Ils l'ont jeté en enfer puis lui ont reproché de ne pas être au paradis.

C'est ce qui se passe à chaque fois. Les plus puissants t'apposent une étiquette sur le front, révélant ton pire défaut, mais omettent d'en mettre une qui explique tout ce que tu as vécu pour en arriver là. Certains actes, certains défauts sont impardonnables, mais ce ne sont jamais ceux qui figurent sur l'étiquette. Ils mentent parfois, bien plus souvent qu'on ne le pense en réalité. Ils tentent de nous convaincre qu'une étiquette ne peut être retirée une fois posée, et ainsi, aucun de nous n'ose vérifier si elle est véridique.
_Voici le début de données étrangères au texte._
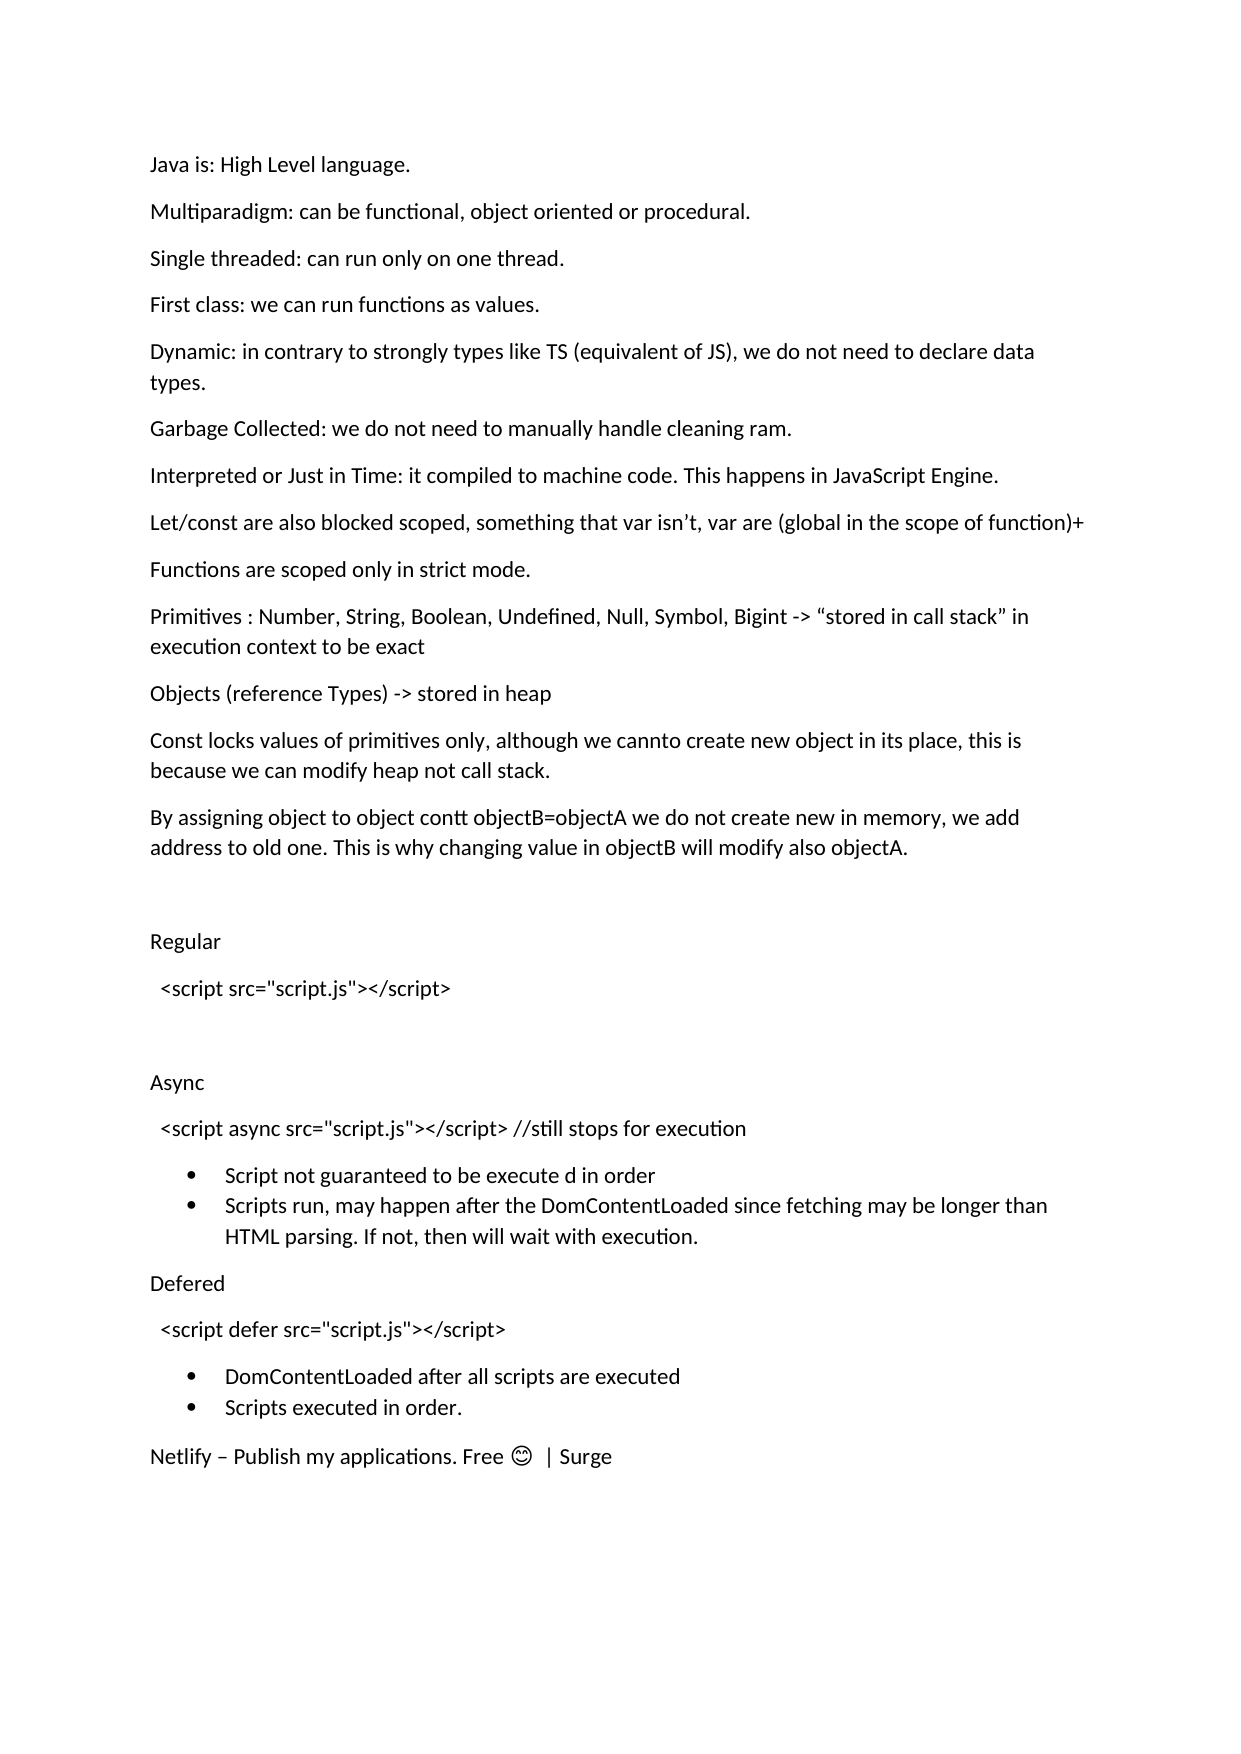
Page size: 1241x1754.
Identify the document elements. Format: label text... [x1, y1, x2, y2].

text Netlify – Publish my applications. Free | Surge [150, 1439, 1090, 1471]
text Async [150, 1068, 1090, 1096]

Nous avons peur, peur de nous retrouver avec la même étiquette immonde et humiliante alors on ne cherche pas à savoir si celui qui l'a collé a dit la vérité.

On n'aide pas les autres par crainte que si nous tombons avec eux, personne ne vienne à notre secours. On les laisse se noyer par peur de sombrer dans les abysses à leurs côtés.

Parce que c'est plus simple, moins risqué.
Pourtant, cela ne nous rend pas plus heureux. En fait, c'est tout le contraire. Nous souffrons de voir les autres souffrir, et il n'y a pas de remède à cela. Nous devons simplement nous habituer à cette douleur et la maîtriser pour qu'elle ne détruise pas ce qu'il reste de l'enfant heureux et innocent que nous étions autrefois.